Burkina Faso : Croissance économique en hausse selon la Banque mondiale, réactions à Bobo-Dioulasso

Le Burkina Faso est sur une trajectoire économique ascendante. Selon un récent rapport de la Banque mondiale, le pays a enregistré un taux de croissance de 4,9% en 2024, contre 3% en 2023. Cette accélération est principalement attribuée à la performance des secteurs des services et de l’agriculture, soutenue par une amélioration progressive de la situation sécuritaire, des conditions météorologiques favorables et un appui renforcé du gouvernement au secteur privé. Le taux de croissance réel du PIB par habitant a également progressé pour atteindre 2,5%.

Ahmed Zampaligre, chef du Département de la promotion et de la bonne gouvernance, a souligné que le taux de croissance du PIB a « fondamentalement évolué de 4 points de pourcentage » et que la mobilisation des ressources a atteint « 3 000 milliards en 2024 contre environ 2 000 et quelques milliards pour 2023 ».

Réactions des citoyens de Bobo-Dioulasso

Cette annonce de croissance économique a été accueillie avec un certain optimisme par les citoyens de Bobo-Dioulasso, la capitale économique du Burkina Faso. Bien que des défis subsistent, notamment en matière de sécurité, les habitants expriment un sentiment d’espoir quant à l’avenir.

Des réactions recueillies précédemment, suite à des discours officiels sur la situation de la nation et les efforts de développement, montrent que les Bobolais sont attentifs aux avancées.
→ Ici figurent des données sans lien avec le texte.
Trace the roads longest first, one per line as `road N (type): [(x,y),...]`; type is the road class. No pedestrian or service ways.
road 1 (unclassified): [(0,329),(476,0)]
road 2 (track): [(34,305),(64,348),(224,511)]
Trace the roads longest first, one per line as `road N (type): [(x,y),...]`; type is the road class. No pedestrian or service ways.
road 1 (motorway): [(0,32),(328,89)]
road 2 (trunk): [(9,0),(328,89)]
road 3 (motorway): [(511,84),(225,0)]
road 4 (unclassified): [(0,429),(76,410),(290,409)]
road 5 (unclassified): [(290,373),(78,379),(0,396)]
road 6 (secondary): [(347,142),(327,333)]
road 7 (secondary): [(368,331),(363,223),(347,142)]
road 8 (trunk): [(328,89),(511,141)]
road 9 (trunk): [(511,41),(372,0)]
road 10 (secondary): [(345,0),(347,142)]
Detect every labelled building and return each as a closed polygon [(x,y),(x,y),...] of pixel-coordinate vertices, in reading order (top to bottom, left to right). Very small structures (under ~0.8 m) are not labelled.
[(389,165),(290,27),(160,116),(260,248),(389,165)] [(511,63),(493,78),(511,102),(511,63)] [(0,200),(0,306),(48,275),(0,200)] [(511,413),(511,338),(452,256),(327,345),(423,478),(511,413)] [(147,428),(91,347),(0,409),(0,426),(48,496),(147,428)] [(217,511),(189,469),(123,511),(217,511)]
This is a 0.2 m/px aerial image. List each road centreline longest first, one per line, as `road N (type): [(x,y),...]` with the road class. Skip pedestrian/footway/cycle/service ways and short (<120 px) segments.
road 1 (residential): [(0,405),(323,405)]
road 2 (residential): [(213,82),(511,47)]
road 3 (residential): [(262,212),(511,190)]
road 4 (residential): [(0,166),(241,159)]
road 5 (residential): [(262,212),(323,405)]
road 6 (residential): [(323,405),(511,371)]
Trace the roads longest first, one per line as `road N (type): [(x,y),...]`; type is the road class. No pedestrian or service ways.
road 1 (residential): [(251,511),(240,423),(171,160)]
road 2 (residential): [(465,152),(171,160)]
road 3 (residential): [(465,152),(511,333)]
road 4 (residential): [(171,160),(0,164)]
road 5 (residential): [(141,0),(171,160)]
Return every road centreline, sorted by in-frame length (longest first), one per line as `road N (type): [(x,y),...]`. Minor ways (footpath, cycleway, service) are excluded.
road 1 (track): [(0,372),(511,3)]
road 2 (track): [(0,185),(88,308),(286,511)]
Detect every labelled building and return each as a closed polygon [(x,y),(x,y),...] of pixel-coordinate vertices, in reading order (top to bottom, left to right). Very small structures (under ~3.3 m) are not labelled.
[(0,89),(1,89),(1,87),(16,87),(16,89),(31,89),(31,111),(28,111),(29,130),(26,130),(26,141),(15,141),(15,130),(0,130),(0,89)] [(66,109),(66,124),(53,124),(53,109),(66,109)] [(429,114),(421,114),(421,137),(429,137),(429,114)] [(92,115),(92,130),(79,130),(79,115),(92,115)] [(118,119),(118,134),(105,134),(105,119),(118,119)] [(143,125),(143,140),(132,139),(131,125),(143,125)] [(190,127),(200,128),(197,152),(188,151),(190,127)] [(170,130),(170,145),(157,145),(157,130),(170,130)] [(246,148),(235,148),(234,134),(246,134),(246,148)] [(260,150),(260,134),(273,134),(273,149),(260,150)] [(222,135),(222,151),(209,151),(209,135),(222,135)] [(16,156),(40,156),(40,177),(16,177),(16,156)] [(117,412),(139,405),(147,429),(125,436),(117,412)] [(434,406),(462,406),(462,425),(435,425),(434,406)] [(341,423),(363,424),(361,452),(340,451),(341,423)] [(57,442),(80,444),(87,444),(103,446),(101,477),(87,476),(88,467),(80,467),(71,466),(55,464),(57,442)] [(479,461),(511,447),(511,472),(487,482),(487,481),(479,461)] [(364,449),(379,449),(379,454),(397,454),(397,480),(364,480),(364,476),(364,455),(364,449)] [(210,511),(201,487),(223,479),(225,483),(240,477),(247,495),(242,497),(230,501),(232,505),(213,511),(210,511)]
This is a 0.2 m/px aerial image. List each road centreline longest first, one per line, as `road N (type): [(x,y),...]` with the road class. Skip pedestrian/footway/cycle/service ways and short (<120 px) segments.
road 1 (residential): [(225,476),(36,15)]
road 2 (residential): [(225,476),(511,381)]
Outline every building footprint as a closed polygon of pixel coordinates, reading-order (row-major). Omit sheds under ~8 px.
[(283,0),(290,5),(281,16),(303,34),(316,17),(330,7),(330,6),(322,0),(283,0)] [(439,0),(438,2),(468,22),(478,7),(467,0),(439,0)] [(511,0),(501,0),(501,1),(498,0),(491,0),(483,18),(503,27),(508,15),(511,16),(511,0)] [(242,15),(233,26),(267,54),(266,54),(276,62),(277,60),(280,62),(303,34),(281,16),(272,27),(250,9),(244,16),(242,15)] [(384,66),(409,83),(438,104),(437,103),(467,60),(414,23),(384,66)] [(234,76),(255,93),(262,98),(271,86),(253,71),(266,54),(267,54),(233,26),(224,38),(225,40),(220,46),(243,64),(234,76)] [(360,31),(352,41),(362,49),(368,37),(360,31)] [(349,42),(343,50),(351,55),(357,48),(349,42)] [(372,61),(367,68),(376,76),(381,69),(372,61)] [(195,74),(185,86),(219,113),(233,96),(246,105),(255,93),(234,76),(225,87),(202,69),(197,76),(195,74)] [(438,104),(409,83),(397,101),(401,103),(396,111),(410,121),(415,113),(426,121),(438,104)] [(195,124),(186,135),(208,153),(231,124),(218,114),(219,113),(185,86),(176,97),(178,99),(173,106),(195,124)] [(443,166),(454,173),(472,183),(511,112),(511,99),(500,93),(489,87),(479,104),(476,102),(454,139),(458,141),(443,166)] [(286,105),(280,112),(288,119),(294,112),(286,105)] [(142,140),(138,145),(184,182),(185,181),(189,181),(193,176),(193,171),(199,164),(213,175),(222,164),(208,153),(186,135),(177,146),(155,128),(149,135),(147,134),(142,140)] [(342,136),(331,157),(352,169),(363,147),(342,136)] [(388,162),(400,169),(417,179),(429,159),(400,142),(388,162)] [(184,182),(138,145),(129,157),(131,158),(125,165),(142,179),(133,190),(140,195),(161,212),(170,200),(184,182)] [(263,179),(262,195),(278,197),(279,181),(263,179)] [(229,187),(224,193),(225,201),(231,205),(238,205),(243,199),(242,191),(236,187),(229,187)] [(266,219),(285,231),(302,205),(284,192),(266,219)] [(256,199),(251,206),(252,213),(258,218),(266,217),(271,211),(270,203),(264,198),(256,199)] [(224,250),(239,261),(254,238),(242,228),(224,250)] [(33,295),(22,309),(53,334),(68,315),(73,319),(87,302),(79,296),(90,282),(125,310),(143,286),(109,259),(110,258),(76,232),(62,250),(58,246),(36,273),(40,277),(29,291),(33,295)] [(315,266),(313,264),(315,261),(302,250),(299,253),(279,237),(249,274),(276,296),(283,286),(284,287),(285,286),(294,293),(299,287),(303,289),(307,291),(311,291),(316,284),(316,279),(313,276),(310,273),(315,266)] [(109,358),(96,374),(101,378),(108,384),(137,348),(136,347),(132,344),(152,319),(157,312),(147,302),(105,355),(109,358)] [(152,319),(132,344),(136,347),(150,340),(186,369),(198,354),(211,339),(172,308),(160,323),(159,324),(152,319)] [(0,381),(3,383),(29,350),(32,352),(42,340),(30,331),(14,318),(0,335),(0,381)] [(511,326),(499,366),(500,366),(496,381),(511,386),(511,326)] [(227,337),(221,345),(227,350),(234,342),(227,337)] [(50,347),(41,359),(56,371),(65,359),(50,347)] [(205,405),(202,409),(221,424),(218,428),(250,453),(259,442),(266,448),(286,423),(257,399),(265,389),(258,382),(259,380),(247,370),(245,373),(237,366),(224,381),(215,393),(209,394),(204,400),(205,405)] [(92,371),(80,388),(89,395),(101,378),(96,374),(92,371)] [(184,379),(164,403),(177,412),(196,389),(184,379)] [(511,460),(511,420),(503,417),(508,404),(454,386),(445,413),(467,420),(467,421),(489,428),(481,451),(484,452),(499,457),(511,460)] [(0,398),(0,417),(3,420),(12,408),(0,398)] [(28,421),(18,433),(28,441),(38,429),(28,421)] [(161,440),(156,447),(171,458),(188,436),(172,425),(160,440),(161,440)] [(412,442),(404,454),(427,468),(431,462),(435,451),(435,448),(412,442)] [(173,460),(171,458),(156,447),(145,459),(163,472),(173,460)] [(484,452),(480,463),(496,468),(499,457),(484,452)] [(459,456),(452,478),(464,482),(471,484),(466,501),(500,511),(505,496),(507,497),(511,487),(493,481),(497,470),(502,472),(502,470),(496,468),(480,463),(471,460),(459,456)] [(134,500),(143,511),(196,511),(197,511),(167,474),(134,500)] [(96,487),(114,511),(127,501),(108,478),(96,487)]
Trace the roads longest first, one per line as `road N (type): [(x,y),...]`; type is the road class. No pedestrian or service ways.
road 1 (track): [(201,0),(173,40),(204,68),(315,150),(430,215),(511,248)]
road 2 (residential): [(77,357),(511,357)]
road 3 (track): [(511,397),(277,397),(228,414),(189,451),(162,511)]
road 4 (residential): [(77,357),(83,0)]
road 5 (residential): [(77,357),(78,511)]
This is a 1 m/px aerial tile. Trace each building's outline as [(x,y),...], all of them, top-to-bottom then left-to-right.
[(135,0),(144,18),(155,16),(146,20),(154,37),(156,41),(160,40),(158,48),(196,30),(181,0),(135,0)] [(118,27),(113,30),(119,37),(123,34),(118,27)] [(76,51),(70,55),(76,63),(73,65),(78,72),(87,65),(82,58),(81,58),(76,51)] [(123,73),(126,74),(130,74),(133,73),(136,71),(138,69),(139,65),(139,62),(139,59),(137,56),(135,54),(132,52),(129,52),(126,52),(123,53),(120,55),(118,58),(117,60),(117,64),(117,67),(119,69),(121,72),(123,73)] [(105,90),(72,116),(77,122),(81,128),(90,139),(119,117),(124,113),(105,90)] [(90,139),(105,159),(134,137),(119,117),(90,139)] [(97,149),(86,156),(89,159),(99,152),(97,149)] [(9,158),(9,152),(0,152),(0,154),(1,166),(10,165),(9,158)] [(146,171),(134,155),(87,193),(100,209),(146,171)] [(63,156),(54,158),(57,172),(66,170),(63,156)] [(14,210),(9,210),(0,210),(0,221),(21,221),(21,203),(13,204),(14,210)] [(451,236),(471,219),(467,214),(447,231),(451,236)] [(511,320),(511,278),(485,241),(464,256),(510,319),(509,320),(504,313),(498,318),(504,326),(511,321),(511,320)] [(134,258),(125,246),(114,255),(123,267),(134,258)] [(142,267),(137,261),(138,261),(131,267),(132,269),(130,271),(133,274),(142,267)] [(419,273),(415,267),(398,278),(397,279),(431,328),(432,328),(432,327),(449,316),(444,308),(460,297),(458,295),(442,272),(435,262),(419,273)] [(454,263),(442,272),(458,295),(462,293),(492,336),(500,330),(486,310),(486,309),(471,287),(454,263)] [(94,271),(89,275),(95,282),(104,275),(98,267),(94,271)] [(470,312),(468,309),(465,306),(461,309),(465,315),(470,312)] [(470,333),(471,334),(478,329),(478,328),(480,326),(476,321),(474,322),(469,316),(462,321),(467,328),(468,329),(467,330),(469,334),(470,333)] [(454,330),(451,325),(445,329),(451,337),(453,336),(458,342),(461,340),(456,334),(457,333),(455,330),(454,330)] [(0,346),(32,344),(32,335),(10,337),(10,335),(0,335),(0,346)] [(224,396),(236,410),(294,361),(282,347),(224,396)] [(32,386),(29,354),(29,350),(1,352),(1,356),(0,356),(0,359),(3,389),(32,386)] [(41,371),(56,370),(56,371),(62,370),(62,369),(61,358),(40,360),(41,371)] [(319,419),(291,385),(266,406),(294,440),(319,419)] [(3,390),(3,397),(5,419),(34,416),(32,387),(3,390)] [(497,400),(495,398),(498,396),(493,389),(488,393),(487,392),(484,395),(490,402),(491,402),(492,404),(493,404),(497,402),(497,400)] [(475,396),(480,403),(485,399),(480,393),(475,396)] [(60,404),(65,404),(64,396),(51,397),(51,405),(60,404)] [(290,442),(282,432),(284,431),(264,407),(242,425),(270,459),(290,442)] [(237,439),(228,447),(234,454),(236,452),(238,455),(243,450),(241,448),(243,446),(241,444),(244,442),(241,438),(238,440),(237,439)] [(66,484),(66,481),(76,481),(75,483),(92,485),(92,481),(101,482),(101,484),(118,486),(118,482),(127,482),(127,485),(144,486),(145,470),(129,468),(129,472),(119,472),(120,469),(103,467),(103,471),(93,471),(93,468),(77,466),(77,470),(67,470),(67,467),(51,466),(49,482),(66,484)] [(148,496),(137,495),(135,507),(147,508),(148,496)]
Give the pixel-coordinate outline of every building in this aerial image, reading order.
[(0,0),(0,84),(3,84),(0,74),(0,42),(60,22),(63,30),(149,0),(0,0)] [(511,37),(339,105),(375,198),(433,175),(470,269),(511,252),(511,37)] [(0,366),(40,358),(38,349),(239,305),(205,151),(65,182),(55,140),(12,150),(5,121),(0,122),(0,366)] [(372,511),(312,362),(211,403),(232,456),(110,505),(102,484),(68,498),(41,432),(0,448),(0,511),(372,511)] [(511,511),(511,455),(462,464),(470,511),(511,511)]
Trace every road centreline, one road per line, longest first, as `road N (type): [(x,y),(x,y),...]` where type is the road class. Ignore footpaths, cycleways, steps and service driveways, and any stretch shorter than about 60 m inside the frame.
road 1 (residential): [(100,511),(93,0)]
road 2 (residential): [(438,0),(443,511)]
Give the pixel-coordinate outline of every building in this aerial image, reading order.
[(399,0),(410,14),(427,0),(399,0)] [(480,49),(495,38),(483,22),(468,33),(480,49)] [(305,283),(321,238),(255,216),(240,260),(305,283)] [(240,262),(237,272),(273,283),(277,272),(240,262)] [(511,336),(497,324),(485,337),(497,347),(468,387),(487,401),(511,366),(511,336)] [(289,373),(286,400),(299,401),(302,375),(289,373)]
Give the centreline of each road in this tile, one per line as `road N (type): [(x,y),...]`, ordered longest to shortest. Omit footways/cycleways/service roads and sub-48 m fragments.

Des thèmes comme l’offensive agropastorale, la réouverture d’écoles et de centres de santé, et le retour des déplacés internes, sont perçus comme des signes positifs.

Certains citoyens de Bobo-Dioulasso ont exprimé leur satisfaction face aux initiatives gouvernementales visant à renforcer l’agriculture et à professionnaliser les métiers, y voyant des opportunités pour la jeunesse. L’accent mis sur la sécurité et les investissements est également bien accueilli.

Malgré les défis persistants, notamment l’inflation (qui a atteint 4,2% en 2024 en raison de la flambée des prix des denrées alimentaires), la population semble croire en la capacité du pays à progresser. L’idée d’une « révolution progressiste et populaire » qui fait contribuer les citoyens sans plaintes est une aspiration forte.

En somme, si la prudence reste de mise face aux défis structurels (comme le coût élevé de l’électricité et la dépendance aux combustibles importés, selon la Banque mondiale), les progrès économiques et sécuritaires constatés nourrissent l’espoir d’un développement durable et d’une amélioration des conditions de vie pour les Burkinabè.